Somerville is evidently the first city in Massachusetts to pass an Urban Agriculture Ordinance. It establishes formal guidelines for urban farming and gardening, the keeping of chickens and bees, and other policies governing the growth and sale of agricultural products in an urban setting.
This is not a laissez-faire, "free ride" program that bows to a small group of urban gardening activists. It is a program that meets the fresh food growing interests of all Somerville residents and imposes some sensible citizen responsibilities.
For example, residents can now sell their crops, including at farm stands, but to do so, they must have their soil tested each year for lead and other contaminants, and post the results.
I don't know if they have filled the position yet but Sommerville has also advertised for a Lead Program Coordinator.
This being Lead Poisoning Prevention Week, it was good to read this news. Young children and recent immigrants should be a lot safer in Sommerville.
If you don't know about Somerville, it is just two miles north of Boston and is the most densely populated (75,754, 2010 census) municipality in Massacusetts.
Somerville is an eclectic mix of blue-collar families, young professionals, college students and recent immigrants from countries as diverse as El Salvador, Haiti, and Brazil.
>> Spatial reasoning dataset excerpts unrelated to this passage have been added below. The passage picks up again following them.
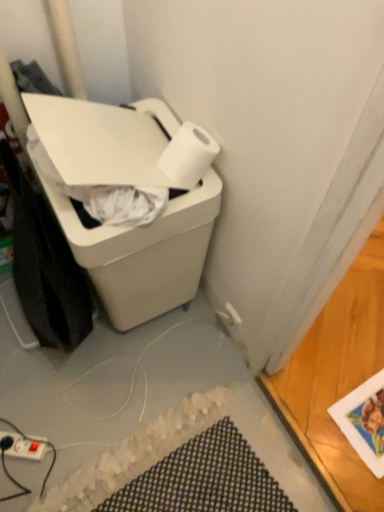
Where is `free region on the left part of black textured bath mat at lower center`? The width and height of the screenshot is (384, 512). free region on the left part of black textured bath mat at lower center is located at coordinates tap(54, 418).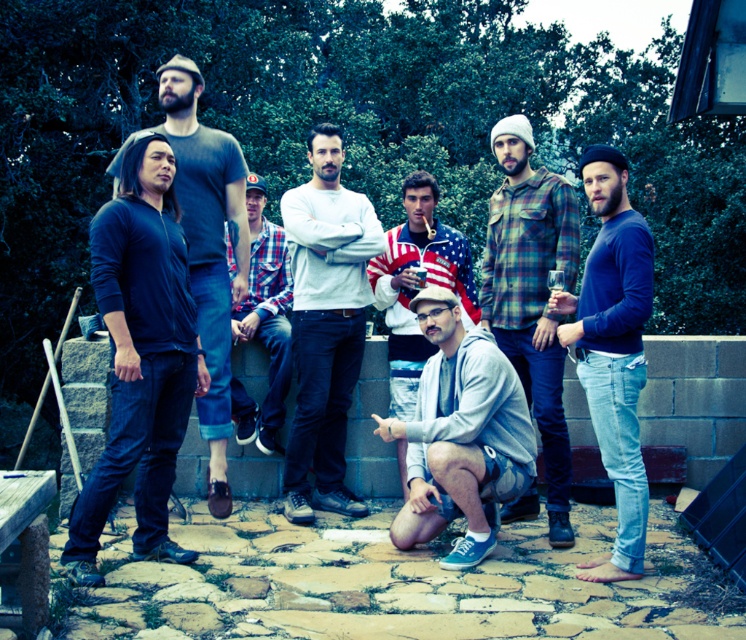
Question: Is dark blue sweater at left wider than dark gray t-shirt at left?

Choices:
 (A) yes
 (B) no

Answer: (A)

Question: Among these objects, which one is nearest to the camera?

Choices:
 (A) dark gray t-shirt at left
 (B) gray fleece jacket at center
 (C) blue cotton shirt at right

Answer: (C)

Question: Which point is farther from the camera taking this photo?

Choices:
 (A) (169, 240)
 (B) (219, 452)

Answer: (B)

Question: Which object appears farthest from the camera in this image?

Choices:
 (A) gray fleece jacket at center
 (B) gray cotton sweater at center

Answer: (B)

Question: Is the position of plaid flannel shirt at center more distant than that of plaid fabric shirt at center?

Choices:
 (A) no
 (B) yes

Answer: (A)

Question: Considering the relative positions of gray fleece jacket at center and blue cotton shirt at right in the image provided, where is gray fleece jacket at center located with respect to blue cotton shirt at right?

Choices:
 (A) right
 (B) left

Answer: (B)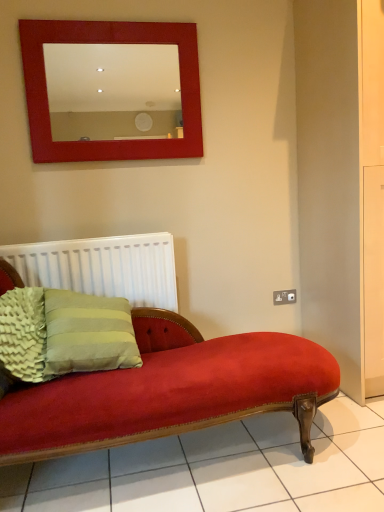
Question: Is green textured pillow at lower left taller or shorter than white plastic radiator at lower left?

Choices:
 (A) short
 (B) tall

Answer: (A)

Question: In terms of size, does green textured pillow at lower left appear bigger or smaller than white plastic radiator at lower left?

Choices:
 (A) big
 (B) small

Answer: (B)

Question: Estimate the real-world distances between objects in this image. Which object is closer to the green textured pillow at lower left?

Choices:
 (A) white plastic radiator at lower left
 (B) satin silver outlet at lower right

Answer: (A)

Question: Estimate the real-world distances between objects in this image. Which object is closer to the satin silver outlet at lower right?

Choices:
 (A) white plastic radiator at lower left
 (B) green textured pillow at lower left

Answer: (A)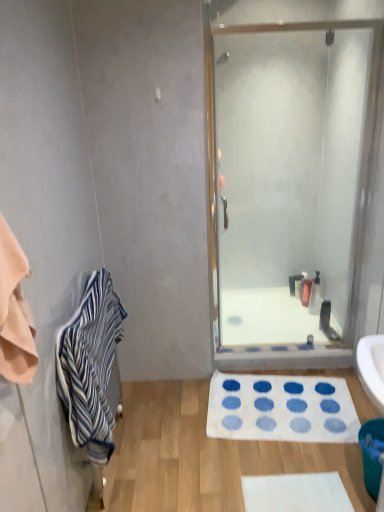
Question: Is blue striped towel at left not inside teal plastic trash can at lower right?

Choices:
 (A) yes
 (B) no

Answer: (A)

Question: Considering the relative sizes of blue striped towel at left and teal plastic trash can at lower right in the image provided, is blue striped towel at left shorter than teal plastic trash can at lower right?

Choices:
 (A) no
 (B) yes

Answer: (A)

Question: Is blue striped towel at left in front of teal plastic trash can at lower right?

Choices:
 (A) no
 (B) yes

Answer: (B)

Question: Is teal plastic trash can at lower right inside blue striped towel at left?

Choices:
 (A) no
 (B) yes

Answer: (A)

Question: Does blue striped towel at left have a greater height compared to teal plastic trash can at lower right?

Choices:
 (A) yes
 (B) no

Answer: (A)

Question: Can you confirm if blue striped towel at left is wider than teal plastic trash can at lower right?

Choices:
 (A) no
 (B) yes

Answer: (B)

Question: From the image's perspective, is clear glass shower door at center over teal plastic trash can at lower right?

Choices:
 (A) yes
 (B) no

Answer: (A)

Question: Considering the relative sizes of clear glass shower door at center and teal plastic trash can at lower right in the image provided, is clear glass shower door at center shorter than teal plastic trash can at lower right?

Choices:
 (A) yes
 (B) no

Answer: (B)

Question: Considering the relative sizes of clear glass shower door at center and teal plastic trash can at lower right in the image provided, is clear glass shower door at center taller than teal plastic trash can at lower right?

Choices:
 (A) yes
 (B) no

Answer: (A)

Question: From a real-world perspective, is clear glass shower door at center below teal plastic trash can at lower right?

Choices:
 (A) no
 (B) yes

Answer: (A)

Question: Can you confirm if clear glass shower door at center is bigger than teal plastic trash can at lower right?

Choices:
 (A) no
 (B) yes

Answer: (B)

Question: Is clear glass shower door at center next to teal plastic trash can at lower right?

Choices:
 (A) no
 (B) yes

Answer: (A)

Question: From the image's perspective, is clear glass shower door at center under white glossy bath at center?

Choices:
 (A) no
 (B) yes

Answer: (A)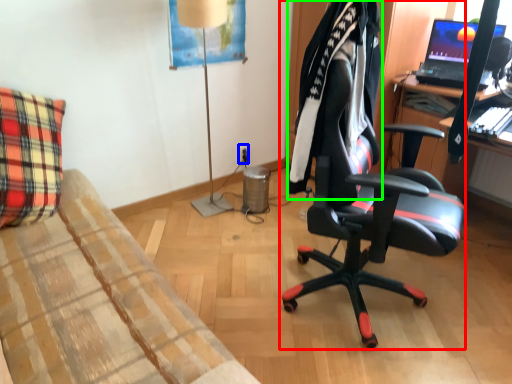
Question: Which is farther away from chair (highlighted by a red box)? power outlet (highlighted by a blue box) or clothing (highlighted by a green box)?

Choices:
 (A) power outlet
 (B) clothing

Answer: (A)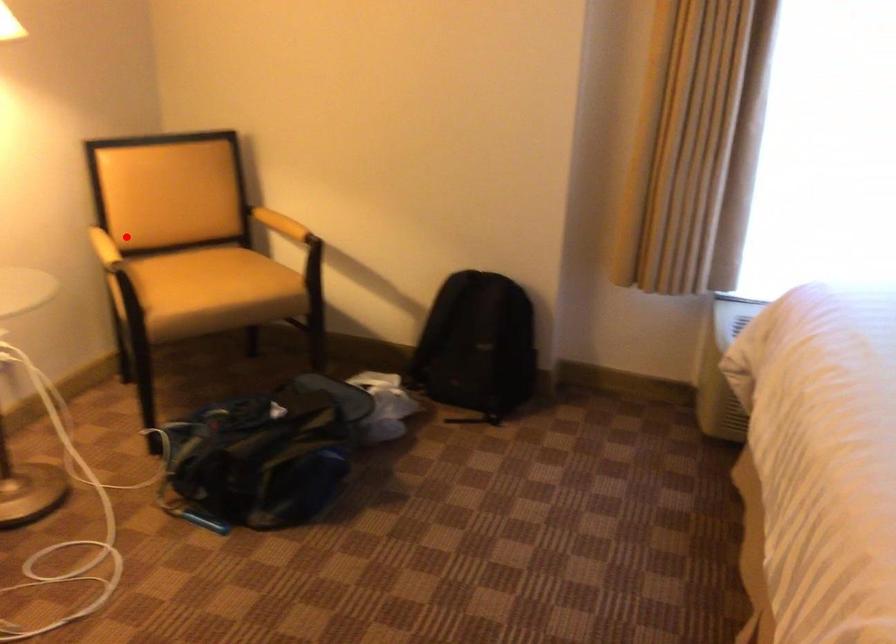
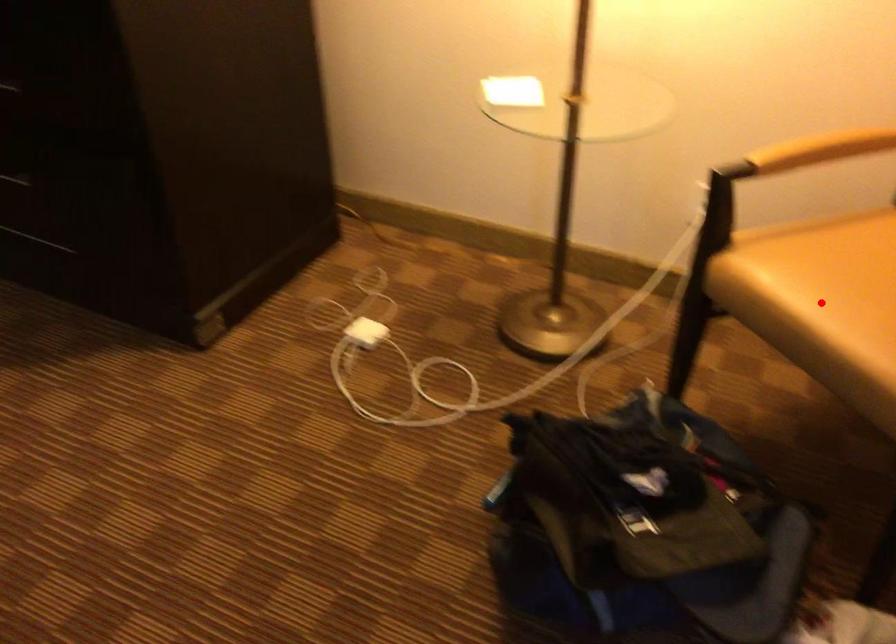
I am providing you with two images of the same scene from different viewpoints. A red point is marked on the first image and another point is marked on the second image. Are the points marked in image1 and image2 representing the same 3D position?

No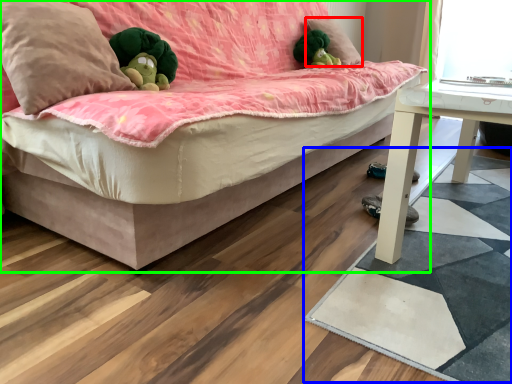
Question: Estimate the real-world distances between objects in this image. Which object is farther from pillow (highlighted by a red box), mat (highlighted by a blue box) or studio couch (highlighted by a green box)?

Choices:
 (A) mat
 (B) studio couch

Answer: (A)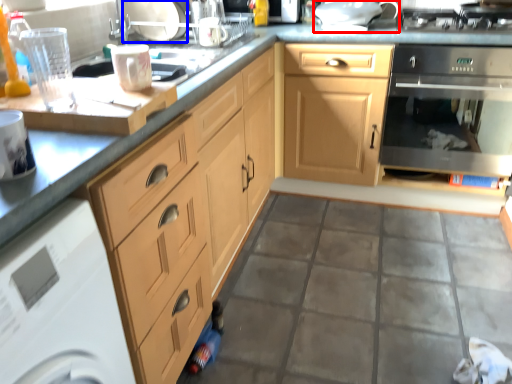
Question: Which object is further to the camera taking this photo, appliance (highlighted by a red box) or appliance (highlighted by a blue box)?

Choices:
 (A) appliance
 (B) appliance

Answer: (A)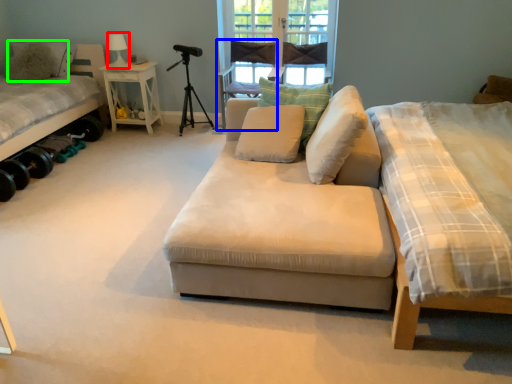
Question: Which object is the closest to the table lamp (highlighted by a red box)? Choose among these: armchair (highlighted by a blue box) or pillow (highlighted by a green box).

Choices:
 (A) armchair
 (B) pillow

Answer: (B)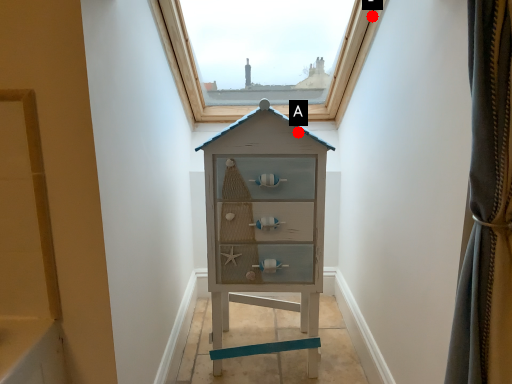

There are more than 50 spoken languages in Somerville schools. With a large immigrant population, Somerville celebrates its diversity through numerous ceremonies celebrating cultural traditions and holidays.
Read more about Somerville's Urban Agriculture Ordinance here.
I learned about Somerville's progressive ordinance in this article from Boston.com
The urban agriculture initiative is itself linked to Shape Up Somerville, a nine-year-old effort to promote healthy lifestyles in the city with a focus on ending childhood obesity.
Somerville resident Khrysti Smyth (left), known as "The Chickeness of Somerville," teaches her "Urban Chicken Keeping 101" class to City Hall employees and members of the team working on the urban agriculture ordinance. Pictured with her is her Chicken, Fleur, and summer intern Emily Monea of Harvard's Kennedy School.
Unlike eggs found in NYC community gardens recently, my guess is that the eggs from chickens raised by students of "The Chickeness of Somerville" are lead-free.